Taking a tsetse fly’s eye view of visual baits may help in the fight against sleeping sickness
Dr Roger Santer
03 December 2014
Dr Roger Santer, scientist and lecturer in Zoology at the Institute of Biological, Environmental and Rural Sciences (IBERS), Aberystwyth University, has taken a novel approach to understand how tsetse flies see coloured visual baits, and why they are attracted to different colours.
Santer’s findings, published this week in the journal PLOS Neglected Tropical Diseases, will help fine-tune visual baits for the more effective trapping of tsetse flies, and the control of the tropical disease that they spread.
Tsetse flies transmit human African trypanosomiasis or ‘Sleeping Sickness’ in sub-Saharan Africa. This potentially fatal disease is spread by the bite of an infected tsetse fly, eventually causing the victim to suffer a parasitic infection of the brain and the meninges (the covering of the brain and spinal cord).
Coloured baits and traps are used to kill or catch tsetse flies, and are one of the most effective ways of controlling the spread of the disease. However, further optimizing these devices is crucial in the fight against sleeping sickness.
Previous studies have tried to determine the best colour for visual baits by relating their light reflectance properties to their attractiveness to tsetse. However, as Santer explains, “the key to optimizing these visual baits may be to look at them through the eyes of a tsetse fly”.
The eyes of flies and humans have different types and numbers of photoreceptors (sensory cells that respond to different wavelengths of light reflected from an object like a visual bait), which means that they don’t perceive colours in the same way.
The novelty in Santer’s work was that he calculated the excitation of each fly photoreceptor type by the visual baits used to catch tsetse flies in three previous field studies.
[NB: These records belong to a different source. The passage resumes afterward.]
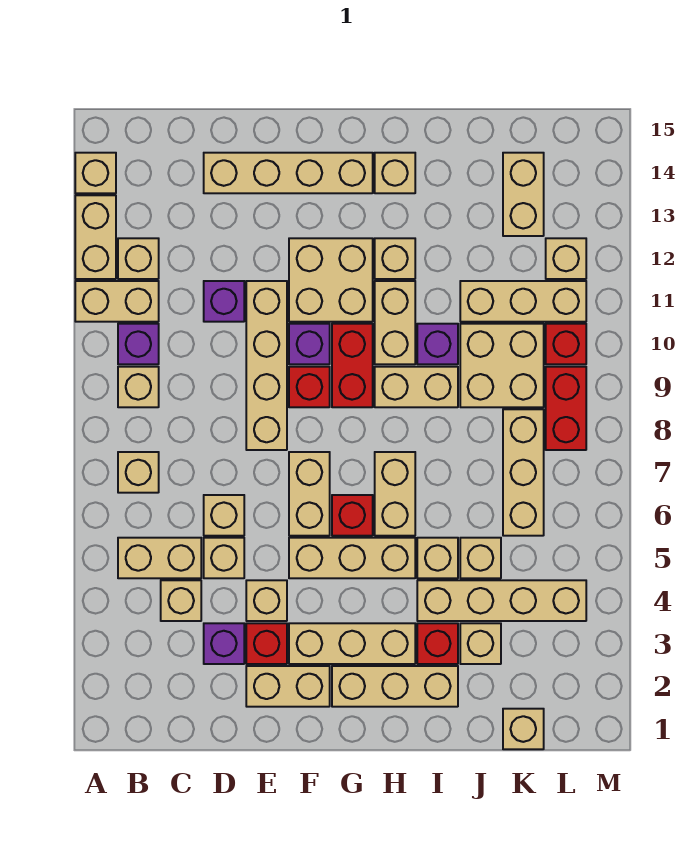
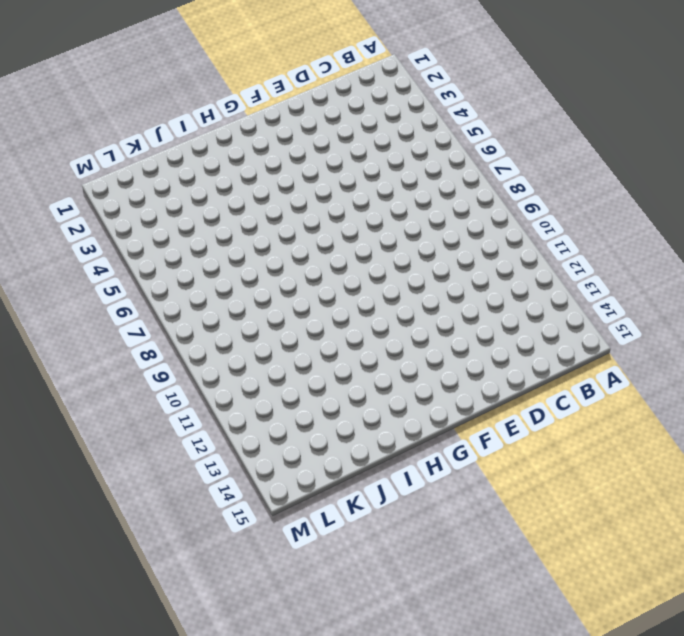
none -> tan brick A11:B11 level 1
none -> tan brick A12:A13 level 1
none -> tan brick A14 level 1
none -> tan brick B5:C5 level 1

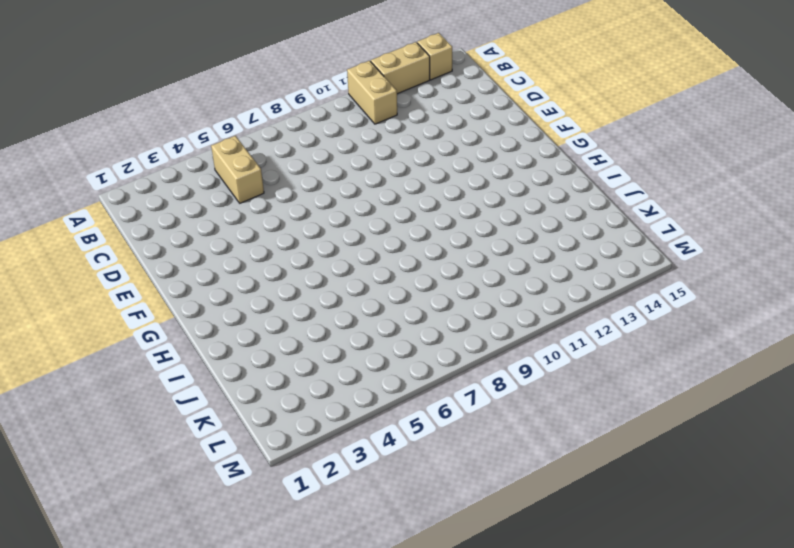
none -> tan brick B7 level 1
none -> tan brick B9 level 1
none -> purple brick B10 level 1
none -> tan brick B12 level 1

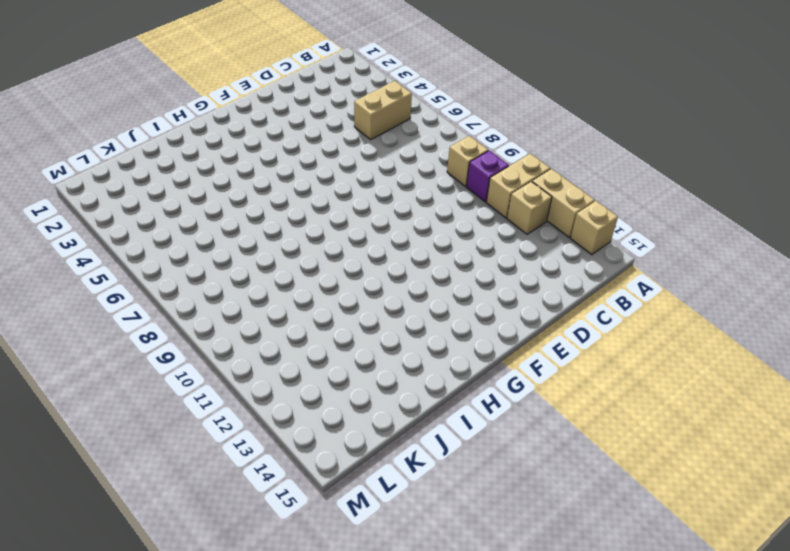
none -> tan brick B7 level 1
none -> tan brick C4 level 1
none -> purple brick D3 level 1
none -> tan brick D5 level 1

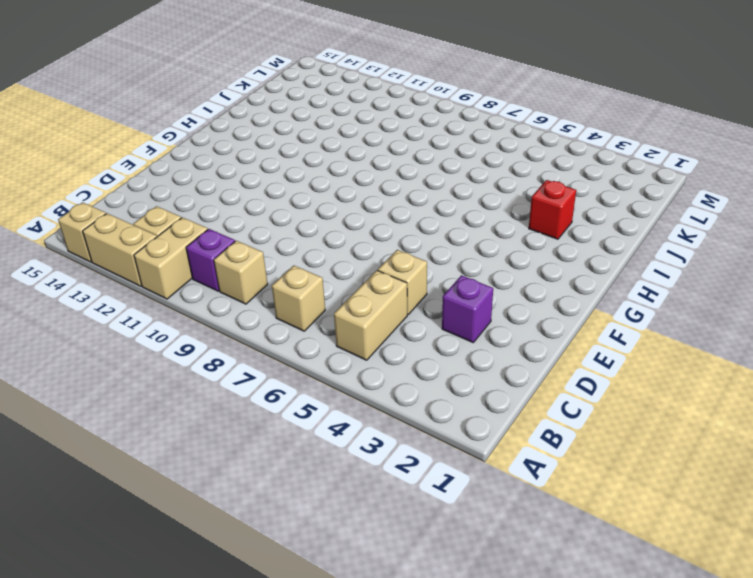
none -> tan brick C4 level 1
none -> tan brick D6 level 1
none -> purple brick D11 level 1
none -> tan brick D14:G14 level 1

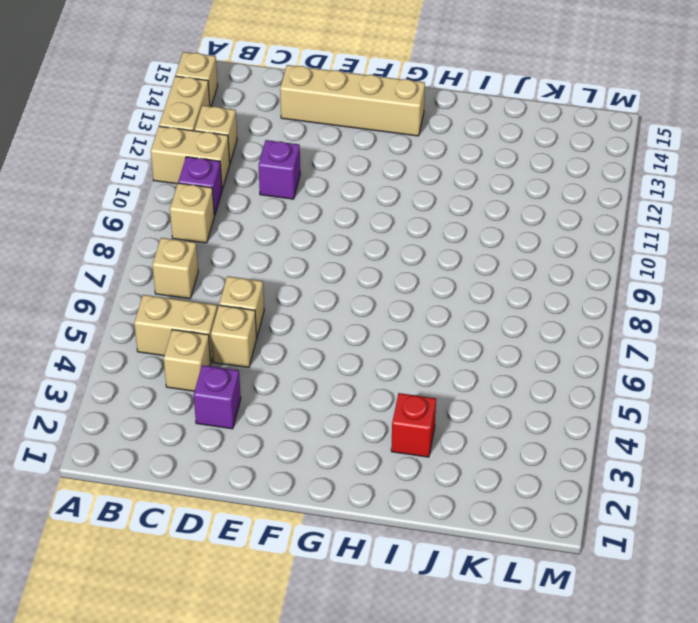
none -> tan brick E2:F2 level 1
none -> red brick E3 level 1
none -> tan brick E4 level 1
none -> tan brick E8:E11 level 1

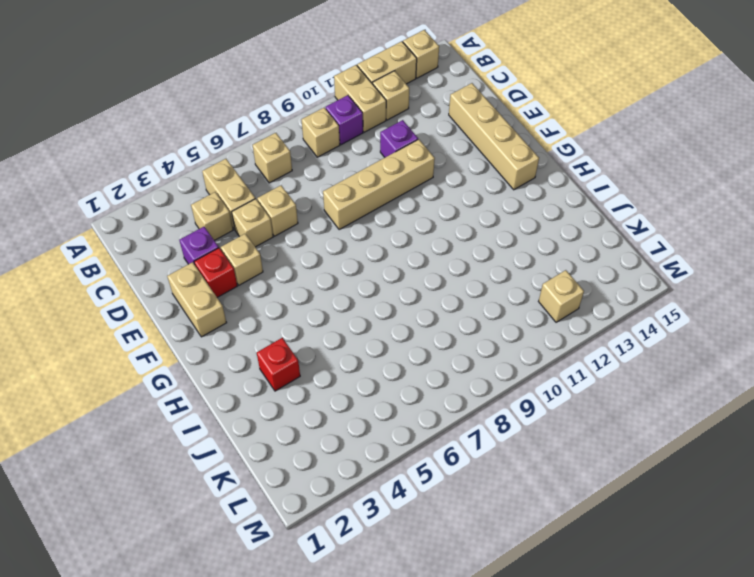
none -> tan brick F3:H3 level 1
none -> tan brick F5:H5 level 1
none -> tan brick F6:F7 level 1
none -> red brick F9 level 1

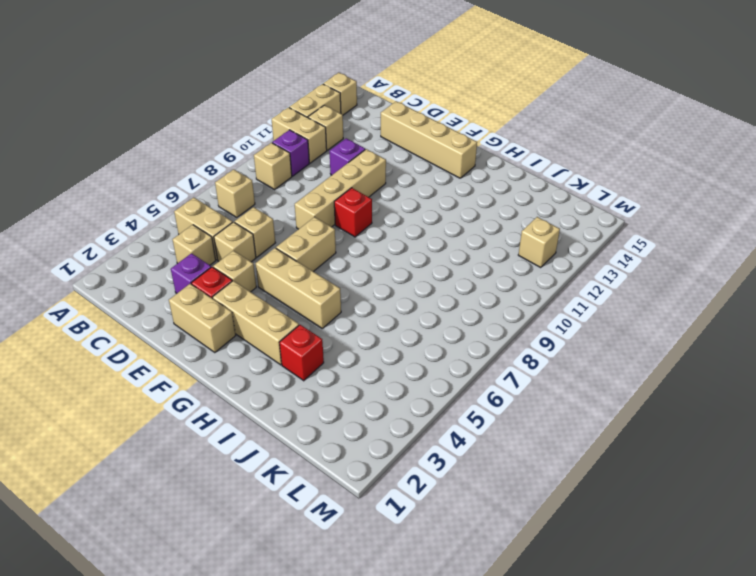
none -> purple brick F10 level 1
none -> tan brick F11:G12 level 1
none -> tan brick G2:I2 level 1
none -> red brick G6 level 1

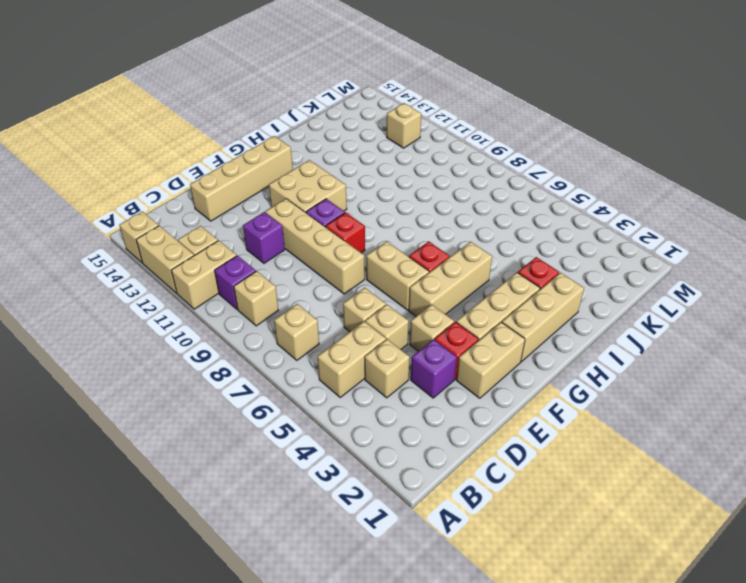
none -> red brick G9:G10 level 1
none -> tan brick H6:H7 level 1
none -> tan brick H9:I9 level 1
none -> tan brick H10:H11 level 1

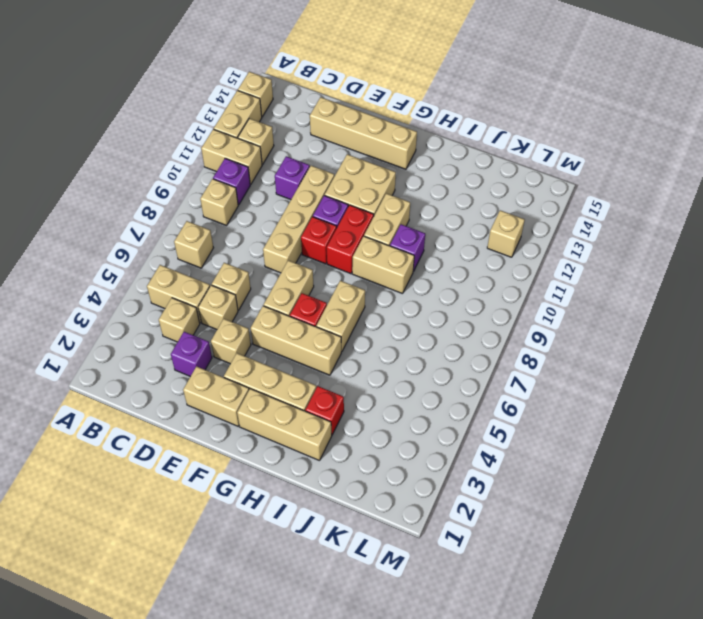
none -> red brick E3 level 1
none -> tan brick H12 level 1
none -> tan brick H14 level 1
none -> tan brick I4:L4 level 1

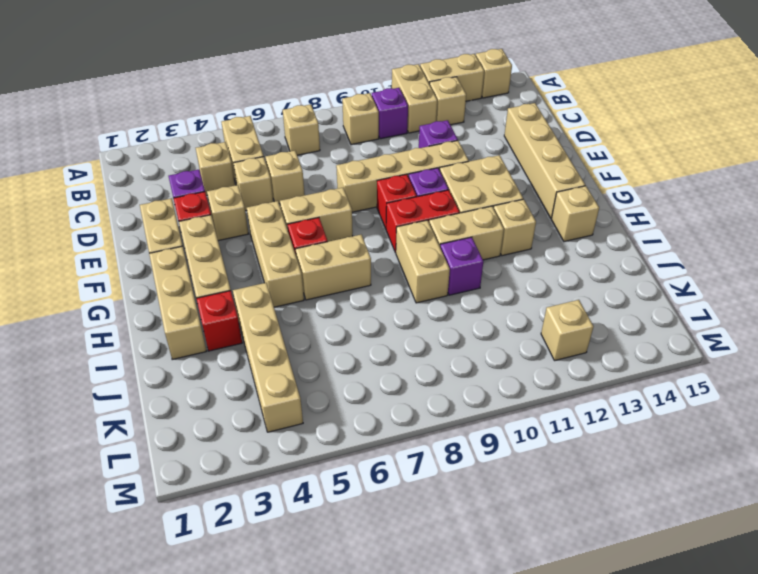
none -> tan brick I5 level 1
none -> tan brick J3 level 1
none -> tan brick J5 level 1
none -> tan brick J9:K10 level 1

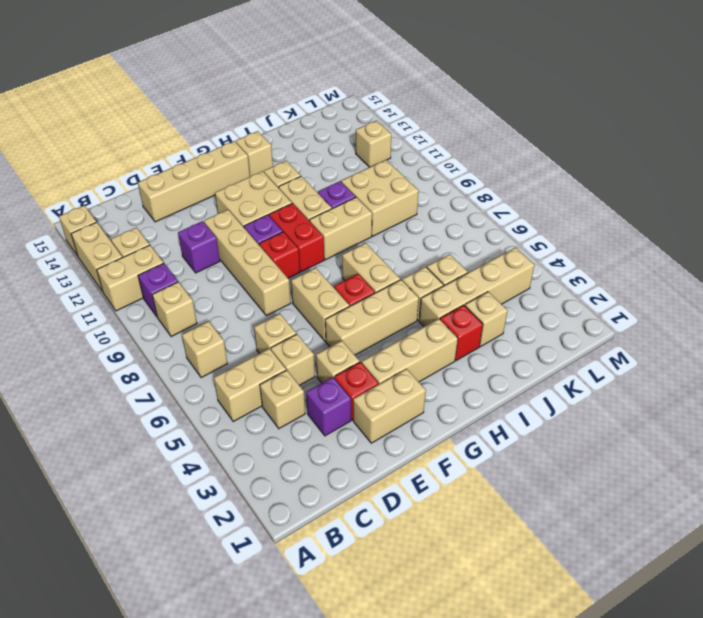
none -> tan brick G2:I2 level 1
none -> tan brick J11:L11 level 1
none -> tan brick K1 level 1
none -> tan brick K6:K8 level 1

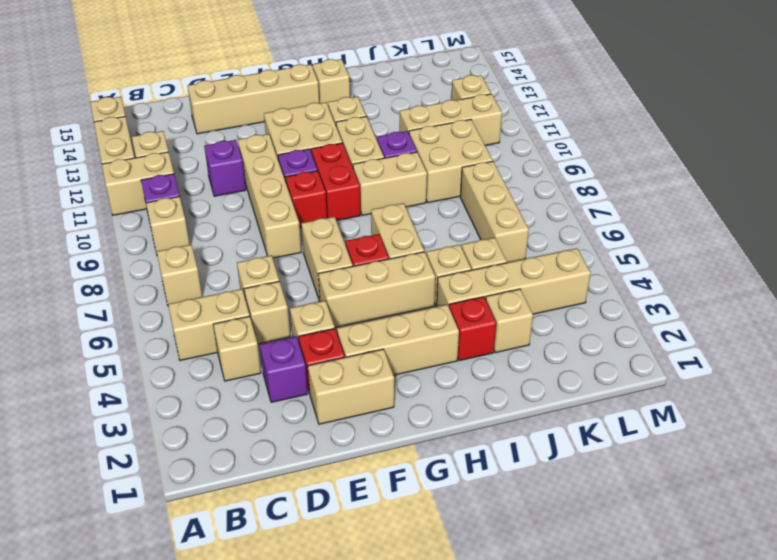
none -> tan brick G2:I2 level 1
none -> tan brick K1 level 1
none -> tan brick K13:K14 level 1
none -> red brick L8:L9 level 1

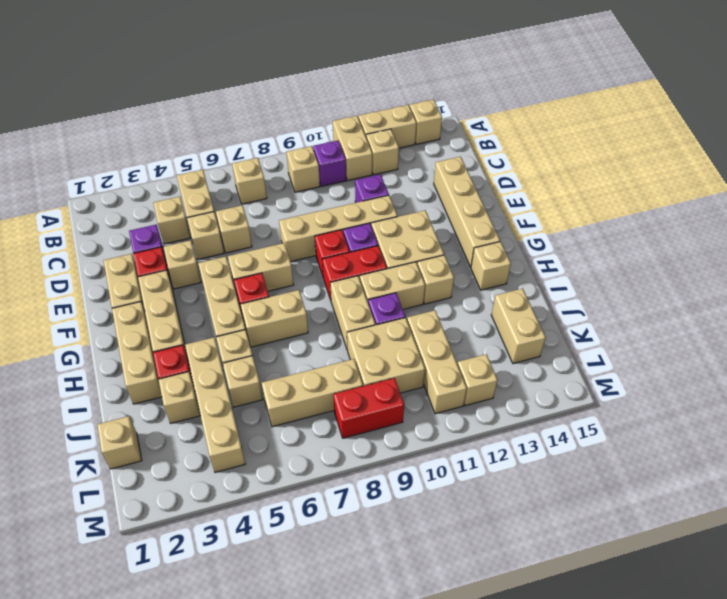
tan brick J14:K14 level 1 -> tan brick K13:K14 level 1
none -> red brick L10 level 1

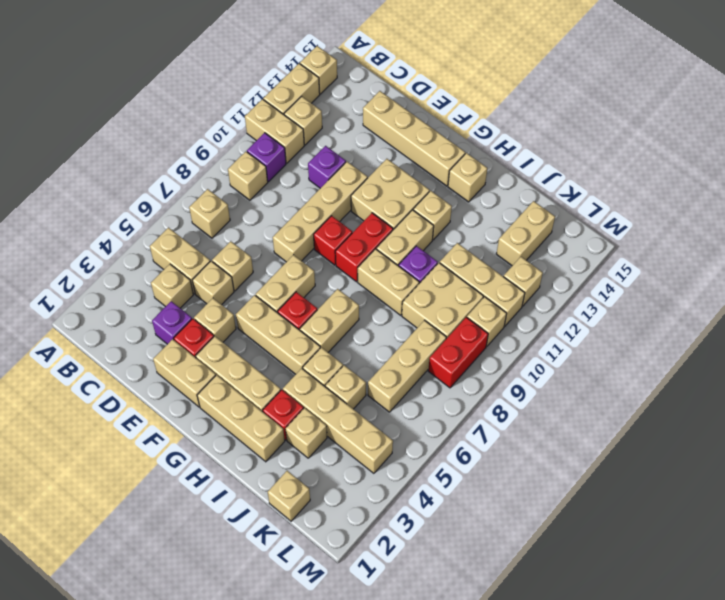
tan brick L10 level 1 -> red brick L10 level 1
none -> purple brick F10 level 1

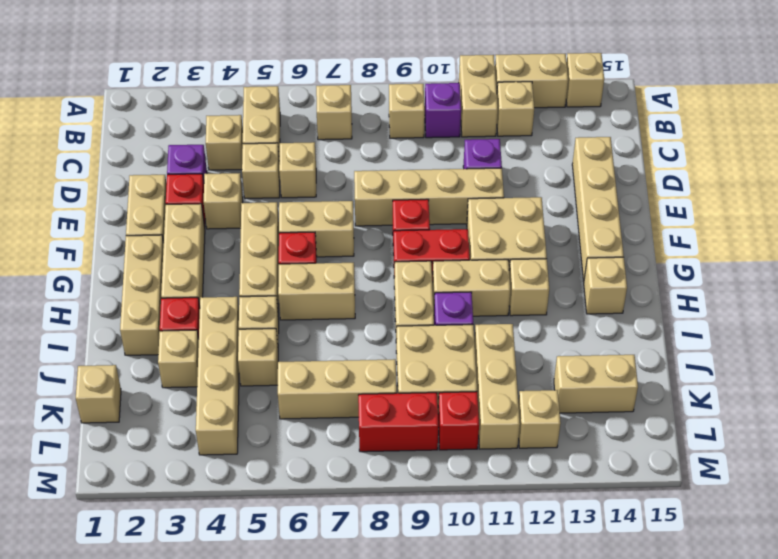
none -> purple brick F10 level 1

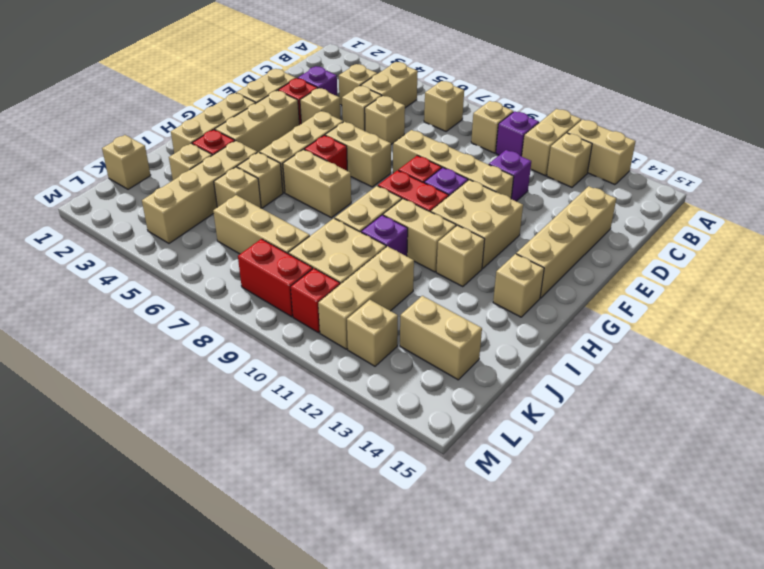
none -> tan brick A14 level 1

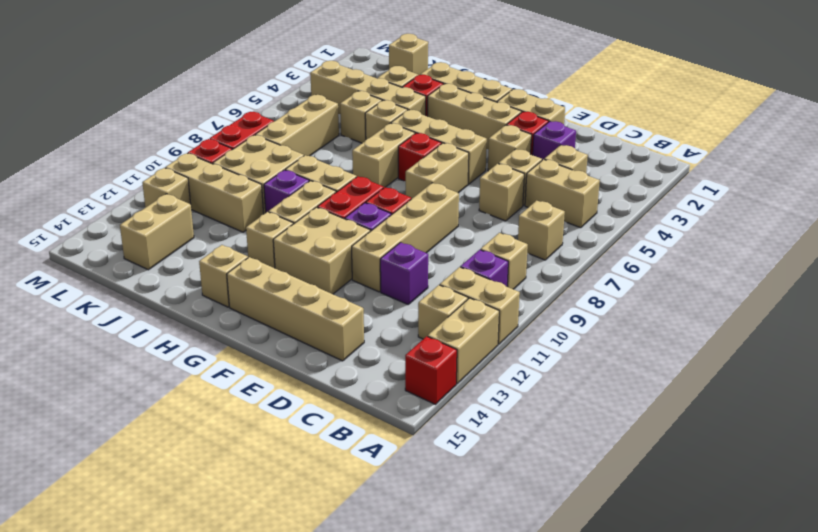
red brick A14 level 1 -> tan brick A14 level 1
Effectively, he worked out the fly’s eye view of these visual baits.
Santer then used these calculated photoreceptor excitations to work out what attracted tsetse flies to visual baits. He found that tsetse fly attraction could be explained by a simple mechanism in the fly’s nervous system that compares the relative excitations of three different photoreceptor types.
Dr Santer says “By understanding the mechanism that causes tsetse flies to be attracted to visual baits, we can select colors for visual baits that cause tsetse to be even more strongly attracted. By doing that, we should be able to catch more tsetse and better control the spread of sleeping sickness”.